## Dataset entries
++++++++++
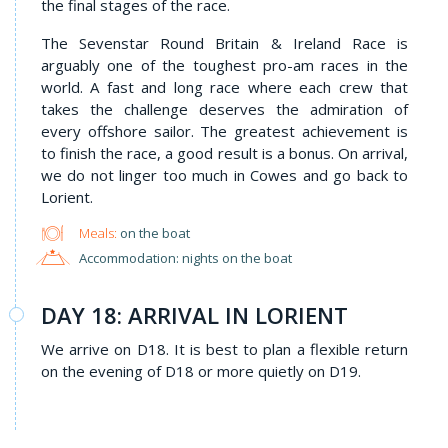
the final stages of the race.
The Sevenstar Round Britain & Ireland Race is
arguably one of the toughest pro-am races in the
world. A fast and long race where each crew that
takes the challenge deserves the admiration of
every offshore sailor. The greatest achievement is
to finish the race, a good result is a bonus. On arrival,
we do not linger too much in Cowes and go back to
Lorient.
Meals:
on the boat
Accommodation: nights on the boat
DAY 18: ARRIVAL IN LORIENT
We arrive on D18. It is best to plan a flexible return
on the evening of D18 or more quietly on D19.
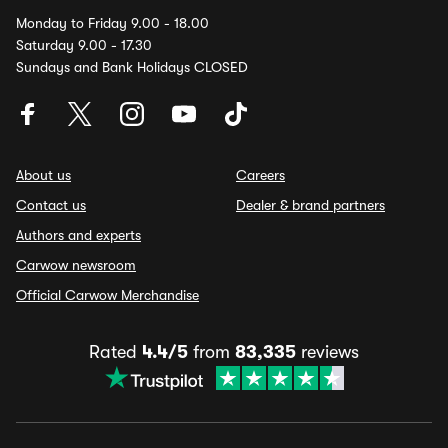
Monday to Friday 9.00 - 18.00
Saturday 9.00 - 17.30
Sundays and Bank Holidays CLOSED
About us
Careers
Contact us
Dealer & brand partners
Authors and experts
Carwow newsroom
Official Carwow Merchandise
Rated
4.4/5
from
83,335
reviews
++++++++++
## What the task requires
Reproduce word for word every line of text read from the items above, without the pictures.

## Response to this task
the final stages of the race.
The Sevenstar Round Britain & Ireland Race is
arguably one of the toughest pro-am races in the
world. A fast and long race where each crew that
takes the challenge deserves the admiration of
every offshore sailor. The greatest achievement is
to finish the race, a good result is a bonus. On arrival,
we do not linger too much in Cowes and go back to
Lorient.
Meals:
on the boat
Accommodation: nights on the boat
DAY 18: ARRIVAL IN LORIENT
We arrive on D18. It is best to plan a flexible return
on the evening of D18 or more quietly on D19.
Monday to Friday 9.00 - 18.00
Saturday 9.00 - 17.30
Sundays and Bank Holidays CLOSED
About us
Careers
Contact us
Dealer & brand partners
Authors and experts
Carwow newsroom
Official Carwow Merchandise
Rated
4.4/5
from
83,335
reviews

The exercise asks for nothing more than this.